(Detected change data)
=== Begin Enclosure ===

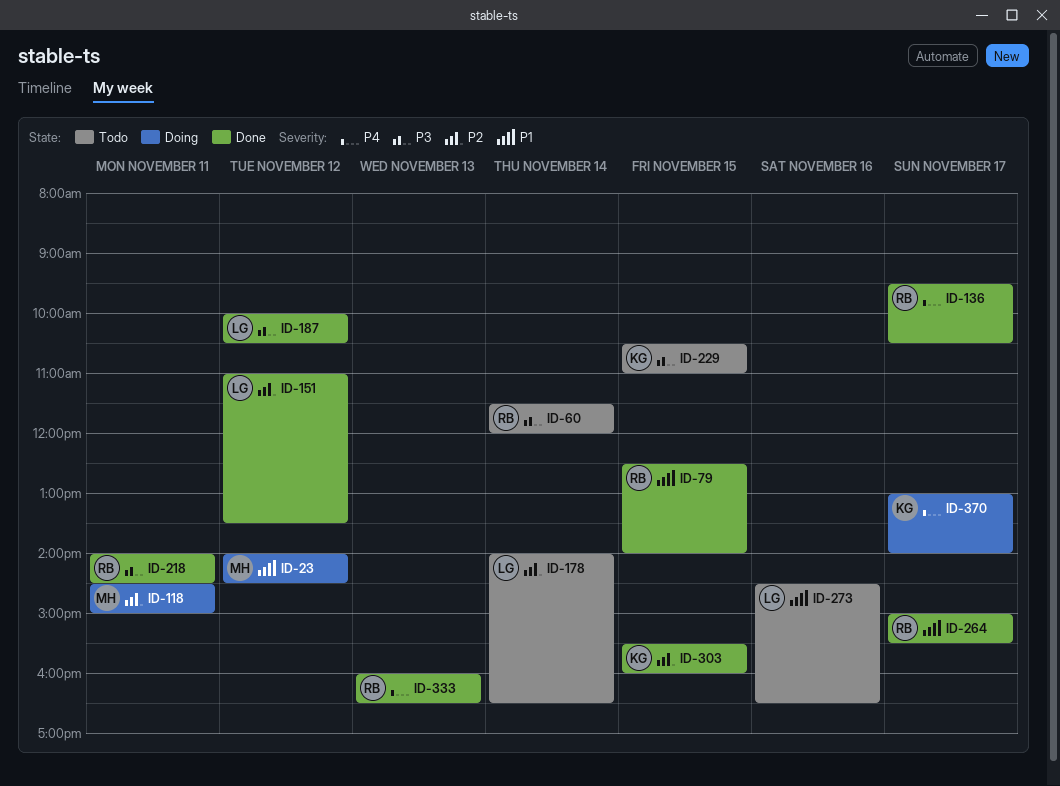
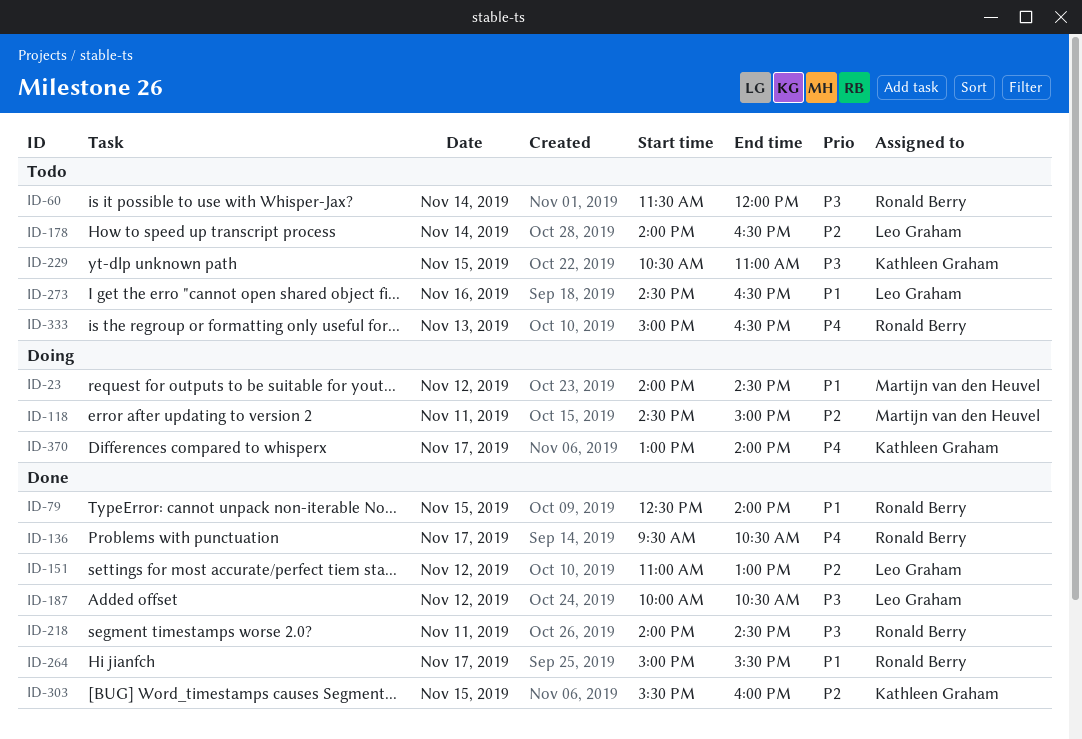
ID-151, ends: 13:30 -> 13:00
ID-333, status: Done -> Todo
ID-333, begins: 16:00 -> 15:00

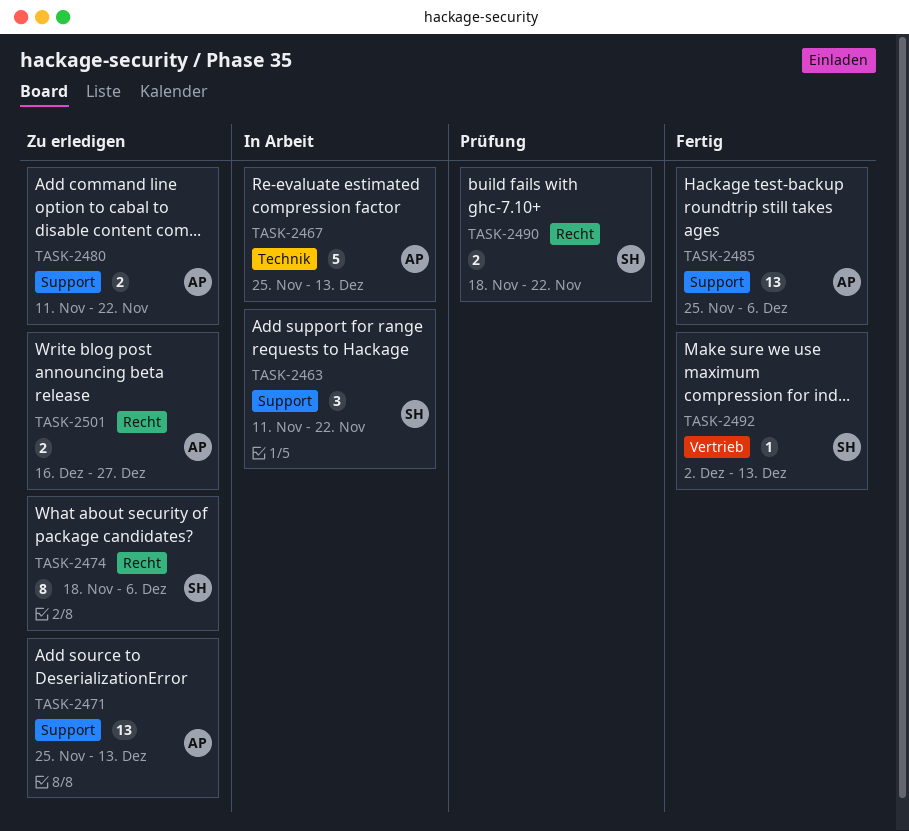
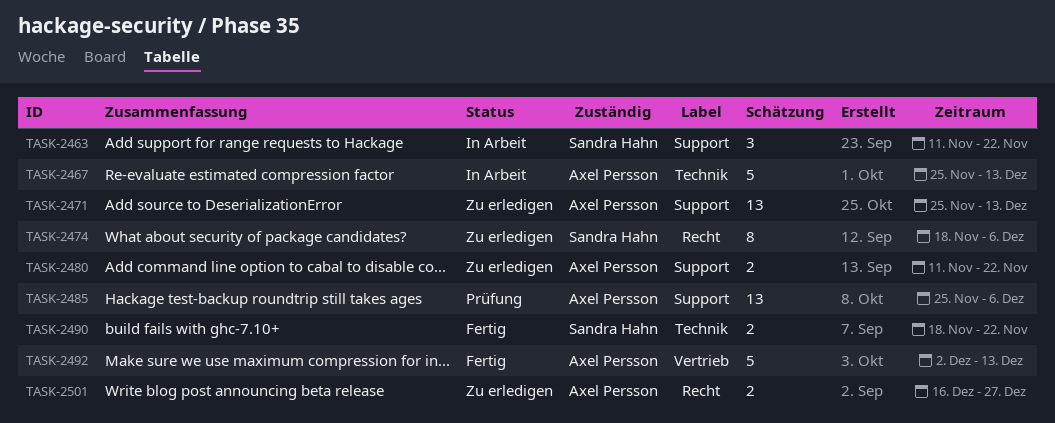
TASK-2485, status: Fertig -> Prüfung
TASK-2490, status: Prüfung -> Fertig
TASK-2490, label: Recht -> Technik
TASK-2492, owner: Sandra Hahn -> Axel Persson
TASK-2492, estimate: 1 -> 5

=== End Enclosure ===

* **TO DO**:
Repeat exactly the lines above, starting with the line that contains "TASK-2485, status: Fertig -> Prüfung" and ending with the last line, both included, and nothing else.

* **EXERCISE SOLUTION**:
TASK-2485, status: Fertig -> Prüfung
TASK-2490, status: Prüfung -> Fertig
TASK-2490, label: Recht -> Technik
TASK-2492, owner: Sandra Hahn -> Axel Persson
TASK-2492, estimate: 1 -> 5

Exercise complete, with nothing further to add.